The return of Robert Walpole’s art collection to his stately home Houghton Hall in King’s Lynn has been one of this summer’s most hotly anticipated exhibitions – so much so that it even appeared in Cherwell’s Top 5 Recommended. I would, however, like to apologise for including it in that article. After seeing it for myself, I am forced to disagree with a whole host of other reviews and call it a disappointment.
I’m not writing a critical review for the sake of looking like a supercilious student trying to demonstrate how she can think differently from the establishment. I was honestly, simply, unimpressed. This was partly to do with the excitement generated by the press. In its opening few months the exhibition received rave reviews from all sides – Brian Sewell, for example, called it “an achievement without precedent, a marvel, a wonder to behold.” The story behind the exhibition is fascinating, albeit one I have been forced to bolster from other sources (yes, Wikipedia) and not from the literature given at the site itself. The guide to the works was clumsy and horribly overwritten; being uninformative is the exhibition’s main failing.
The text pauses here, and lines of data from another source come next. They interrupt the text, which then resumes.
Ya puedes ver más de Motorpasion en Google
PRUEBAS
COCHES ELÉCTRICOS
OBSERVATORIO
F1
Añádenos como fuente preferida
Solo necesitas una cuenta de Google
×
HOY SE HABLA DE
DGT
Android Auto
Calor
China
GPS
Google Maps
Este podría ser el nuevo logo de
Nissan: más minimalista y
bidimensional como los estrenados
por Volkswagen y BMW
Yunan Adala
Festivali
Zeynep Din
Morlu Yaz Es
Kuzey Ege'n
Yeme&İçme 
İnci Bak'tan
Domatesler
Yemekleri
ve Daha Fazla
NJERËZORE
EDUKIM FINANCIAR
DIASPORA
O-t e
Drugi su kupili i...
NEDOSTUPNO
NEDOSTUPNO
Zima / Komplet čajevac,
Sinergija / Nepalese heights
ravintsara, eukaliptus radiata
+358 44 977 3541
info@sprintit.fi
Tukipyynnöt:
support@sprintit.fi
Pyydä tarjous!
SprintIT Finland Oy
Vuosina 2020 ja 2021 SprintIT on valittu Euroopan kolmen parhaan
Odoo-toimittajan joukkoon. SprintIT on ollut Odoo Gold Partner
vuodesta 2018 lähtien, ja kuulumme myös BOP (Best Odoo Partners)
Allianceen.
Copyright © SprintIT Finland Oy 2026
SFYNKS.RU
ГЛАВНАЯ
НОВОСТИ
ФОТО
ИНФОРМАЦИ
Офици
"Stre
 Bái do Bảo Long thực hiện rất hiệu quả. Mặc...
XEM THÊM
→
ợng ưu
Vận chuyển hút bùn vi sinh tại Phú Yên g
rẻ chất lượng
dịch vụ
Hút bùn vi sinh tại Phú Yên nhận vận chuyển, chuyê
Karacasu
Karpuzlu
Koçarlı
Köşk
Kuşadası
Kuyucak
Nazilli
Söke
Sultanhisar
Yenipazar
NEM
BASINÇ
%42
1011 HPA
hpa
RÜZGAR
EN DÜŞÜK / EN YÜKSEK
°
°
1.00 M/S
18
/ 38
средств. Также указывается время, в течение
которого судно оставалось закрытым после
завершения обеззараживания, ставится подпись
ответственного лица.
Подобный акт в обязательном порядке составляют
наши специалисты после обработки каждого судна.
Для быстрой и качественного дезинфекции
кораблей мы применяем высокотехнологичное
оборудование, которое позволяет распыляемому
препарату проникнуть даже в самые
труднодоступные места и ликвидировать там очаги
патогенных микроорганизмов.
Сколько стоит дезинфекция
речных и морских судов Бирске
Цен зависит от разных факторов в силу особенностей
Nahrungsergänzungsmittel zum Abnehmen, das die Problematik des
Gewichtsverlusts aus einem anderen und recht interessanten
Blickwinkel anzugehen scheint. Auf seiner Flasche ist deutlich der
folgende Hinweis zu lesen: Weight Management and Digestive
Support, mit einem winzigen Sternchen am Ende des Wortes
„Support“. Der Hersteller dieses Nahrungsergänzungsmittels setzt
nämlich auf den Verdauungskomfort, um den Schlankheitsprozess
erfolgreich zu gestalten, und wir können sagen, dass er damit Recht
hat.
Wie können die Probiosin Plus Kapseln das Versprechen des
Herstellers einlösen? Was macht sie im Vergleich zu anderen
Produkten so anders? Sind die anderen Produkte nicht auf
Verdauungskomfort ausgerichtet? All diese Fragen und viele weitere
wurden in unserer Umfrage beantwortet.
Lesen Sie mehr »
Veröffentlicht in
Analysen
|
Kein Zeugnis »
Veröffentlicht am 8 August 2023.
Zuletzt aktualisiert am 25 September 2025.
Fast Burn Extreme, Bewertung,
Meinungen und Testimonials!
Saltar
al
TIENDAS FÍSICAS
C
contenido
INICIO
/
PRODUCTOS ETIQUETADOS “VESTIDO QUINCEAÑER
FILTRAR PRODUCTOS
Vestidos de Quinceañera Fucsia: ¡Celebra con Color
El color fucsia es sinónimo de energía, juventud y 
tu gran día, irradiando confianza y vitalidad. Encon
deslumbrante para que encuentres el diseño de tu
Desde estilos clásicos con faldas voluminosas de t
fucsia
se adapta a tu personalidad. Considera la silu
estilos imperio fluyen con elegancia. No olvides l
Prime Minister Robert Walpole’s personal art collection was one of the greatest of the 18th century. Following in the footsteps of pre-regicide collecting giants such as Buckingham, Arundel and Charles I, art-collecting in the early years of the restoration was an intensely fashionable pursuit, and one of the best ways to display wealth and taste. In the early 1700s Walpole spent over £200,000 on baroque masterpieces and asked Whitehall architect William Kent to design the Palladian monstrosity Houghton Hall to house them. On his death, however, his family were left with huge debts and by 1779 they had been forced to sell the collection. Two hundred paintings were bought en masse by Catherine the Great for £40,550 and sailed to Russia, where they have remained ever since.
In 2010, however, whilst working at the Hermitage museum in St Petersburg, Thierry Morel, the curator of the exhibition, found plans mapping how the paintings were hung in each room of Houghton Hall. Gathering together a huge team and vast amounts of financial and intellectual sponsorship, Morel negotiated the loan and re-hanging of the collection in their original positions. Most of the paintings are taken from the Hermitage but some from the other 400 paintings have also been borrowed.
This had the potential to be one of the most fascinating exhibitions in recent years. Not only is the collection filled with beautiful and important works of art but the story of their initial acquisition and subsequent sale could give us vast amounts of information about the 18th century art market. Why was it that Walpole went for the grandiose and the baroque? Was it personal taste or political motivation? Who saw the paintings when they were displayed? From whom did he buy them originally? Why, when it was sold, was there so little an appetite for the collection in Britain? But none of these questions are addressed.
As a spectator, it seems that you are there to merely point, stare and coo. Wow, a Rembrandt! Gosh, a Velazquez! And now I’ll go and eat an over-priced cream tea, comfortable among other middle-class pseudo-intellectuals. Exhibitions which neither demand any thought nor answer any questions about the production and acquisition of art are for the Victorians. Yes, we might still want to see fine examples of craftsmanship but you’ve got to give us more, tell us more. Admiration is much more fun when it’s accompanied by in-depth analysis. This exhibition had an enormous amount of money thrown at it by sponsors; it would have cost hardly anything to write a better and more detailed guide and to answer some of the questions that it tantalisingly dangles in front of us.
Houghton Revisited is showing at Houghton Hall, Norfolk til 24th November. Student tickets £12.50.